How do very young kids learn? By stages. It’s important not to commingle industrial robots, numeric control robots, with intelligent robots. Knowledge is assimilated in stages.

Knives? Careful, don’t cut yourself!
Electric sockets? Careful, don’t electrocute yourself!

The good thing about AI is that what one ‘robot’ learns teaches all robots via over-the-air software updates. Don’t ask me for details but surely the smart folks at Tesla are finding out. The robots are humanoid in more ways than one. Conceptualizing humanoid robots after industrial robots is a big mistake.

The Captain

2 Likes

Yeah…and that type of unbelievable advancement in AI would be something to behold. But AIUI, that’s not what current technology - including Tesla’s current technology - can do. These machines don’t “learn” or “think” the same way that young kids do. We use those terms as anthropomorphizing metaphors to describe the process of developing pattern-recognition algorithms when trained on massive datasets, not because they actually describe what the AI “black box” is doing. Even the most cutting-edge AI’s today can’t generalize or reason.

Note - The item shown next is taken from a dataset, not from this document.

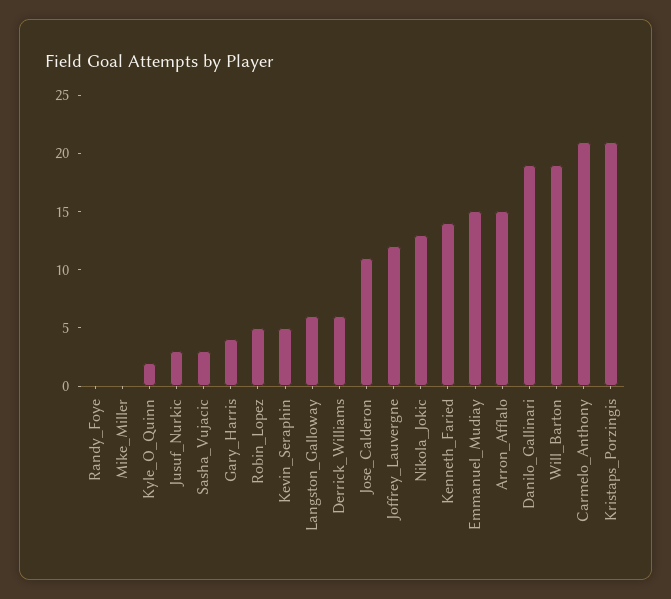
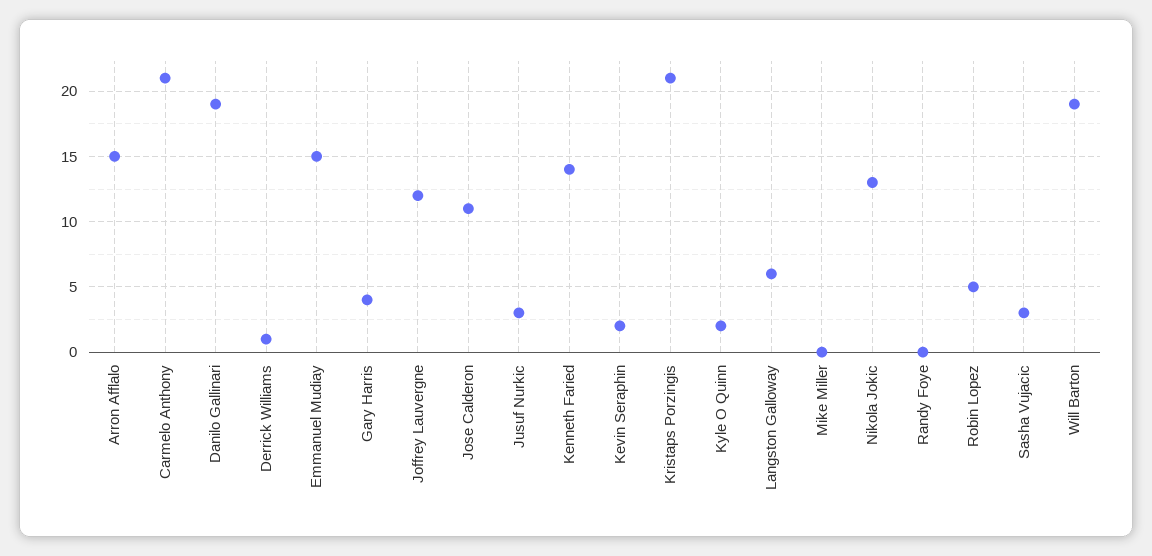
Kevin_Seraphin: 5 -> 2
Derrick_Williams: 6 -> 1

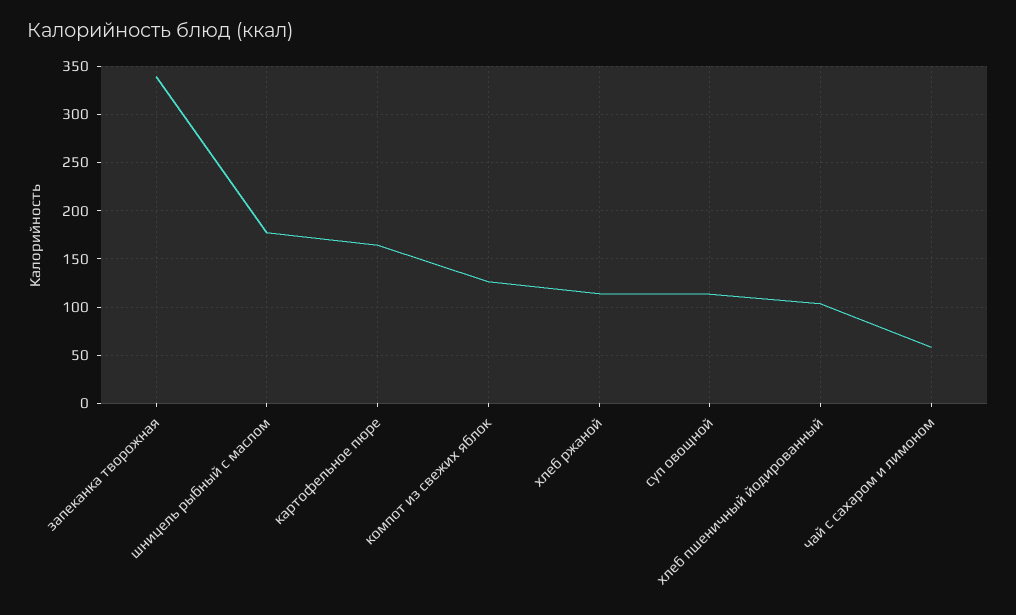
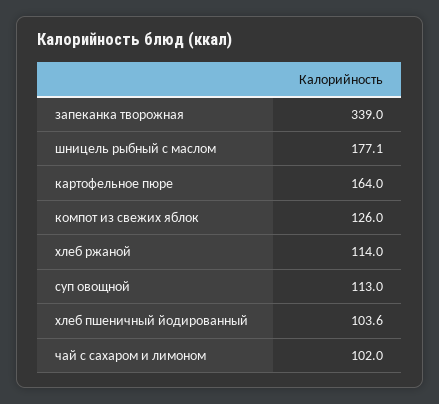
чай с сахаром и лимоном: 60 -> 102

So, no, the robots aren’t humanoid in more ways than one. Even the state of the art AI isn’t humanoid yet. Tesla’s robots are only humanoid in form factor.

One other point:

I’m pretty sure this is false - or at least inconsistent with how AI programs are developed and applied. Your Tesla car doesn’t “learn” anything when it encounters new data - the software it runs downloaded from Tesla, and it just runs it. The software is developed on Tesla’s supercomputers - those supercomputers (now Dojo) are the AI machine that “learns” (metaphorically) based on the training data it is provided.

The robot, like your car, isn’t going to have a supercomputer in it - not for $20K, certainly. The robot can’t “learn,” at least not any differently than a “control by numbers” robot can today. It can (at best) upload its observations OTA to another machine that has enough supercomputing power to be trained on the data.